Open Source Business Models, Revisited | Kellblog - mblakele
http://kellblog.com/2011/06/19/open-source-business-models-revisited/
======
runT1ME
In the words of Marc Fleury, Open Source is not a business model, it's a
_distribution model_. Rather than spending time and resources convincing
companies to download and try your product, you instead have to spend time and
resources convincing companies to actually _pay_ for your product.

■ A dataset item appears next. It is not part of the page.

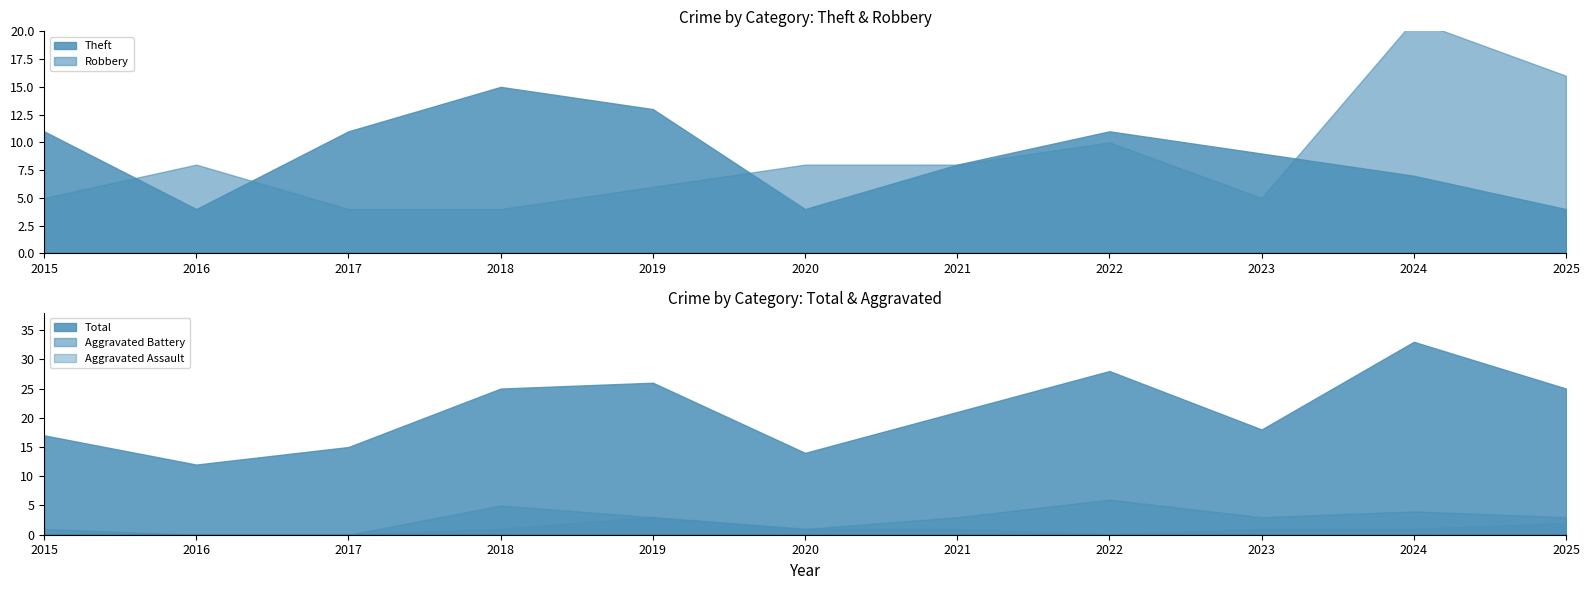

Between 2022 and 2023, which series saw the biggest shift?

Total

If you don't add a lot of value and it's not something business rely on, then
it's a tough business model (vlc, etc.). However, when you're software is used
by companies who value their time _more_ than money (I'm channeling Jonathan
Schwartz here), you are in good shape.

I've worked with numerous companies that were all happy to pay the Redhat,
MySql, and Jboss licensing fees once the product was up and running and
profitable. Suddenly a few thousand dollars a server seems kind of
inconsequential if it means at any moment you can have developers on the phone
getting your app back up.

The argument of the Open Source paradox could just as easily be applied to
SAAS in general. As software and hardware becomes easier to set up, run, and
administer all while being more reliable, than surely people will move away
from SAAS? Of course not. Just because a company _can_ , doesn't mean they
want to stray from their core competency to save a few bucks. Same goes for
buying support contracts from Open Source companies.

------
prasunsen
One more model: SAAS. You can have open source product that is free to
download and use but offer hosted version, paid, for those who prefer someone
else to have the hassle of installation and configuration. Of course you don't
need to be the creator of the open source software to do this.